■ WHAT IS ASKED ■
Copy out every line below word for word.
━━ INFORMATION SHOWN
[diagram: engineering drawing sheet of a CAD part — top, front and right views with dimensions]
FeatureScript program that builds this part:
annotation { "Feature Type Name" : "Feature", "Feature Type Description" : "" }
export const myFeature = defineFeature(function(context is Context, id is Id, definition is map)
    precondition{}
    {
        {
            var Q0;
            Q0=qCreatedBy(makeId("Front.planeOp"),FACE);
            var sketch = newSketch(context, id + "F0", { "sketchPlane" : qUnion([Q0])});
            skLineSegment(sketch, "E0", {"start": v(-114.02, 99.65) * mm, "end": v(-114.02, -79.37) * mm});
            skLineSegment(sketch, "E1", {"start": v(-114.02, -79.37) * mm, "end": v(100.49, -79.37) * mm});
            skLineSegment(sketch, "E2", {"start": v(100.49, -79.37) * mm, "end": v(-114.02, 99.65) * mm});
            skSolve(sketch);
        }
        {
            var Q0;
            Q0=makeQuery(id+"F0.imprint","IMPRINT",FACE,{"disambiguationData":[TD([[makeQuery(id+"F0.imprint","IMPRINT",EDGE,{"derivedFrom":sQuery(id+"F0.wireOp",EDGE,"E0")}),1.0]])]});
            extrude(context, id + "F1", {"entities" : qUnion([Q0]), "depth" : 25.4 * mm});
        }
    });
━━━━
■ WRITTEN RESPONSE ■
[diagram: engineering drawing sheet of a CAD part — top, front and right views with dimensions]
FeatureScript program that builds this part:
annotation { "Feature Type Name" : "Feature", "Feature Type Description" : "" }
export const myFeature = defineFeature(function(context is Context, id is Id, definition is map)
    precondition{}
    {
        {
            var Q0;
            Q0=qCreatedBy(makeId("Front.planeOp"),FACE);
            var sketch = newSketch(context, id + "F0", { "sketchPlane" : qUnion([Q0])});
            skLineSegment(sketch, "E0", {"start": v(-114.02, 99.65) * mm, "end": v(-114.02, -79.37) * mm});
            skLineSegment(sketch, "E1", {"start": v(-114.02, -79.37) * mm, "end": v(100.49, -79.37) * mm});
            skLineSegment(sketch, "E2", {"start": v(100.49, -79.37) * mm, "end": v(-114.02, 99.65) * mm});
            skSolve(sketch);
        }
        {
            var Q0;
            Q0=makeQuery(id+"F0.imprint","IMPRINT",FACE,{"disambiguationData":[TD([[makeQuery(id+"F0.imprint","IMPRINT",EDGE,{"derivedFrom":sQuery(id+"F0.wireOp",EDGE,"E0")}),1.0]])]});
            extrude(context, id + "F1", {"entities" : qUnion([Q0]), "depth" : 25.4 * mm});
        }
    });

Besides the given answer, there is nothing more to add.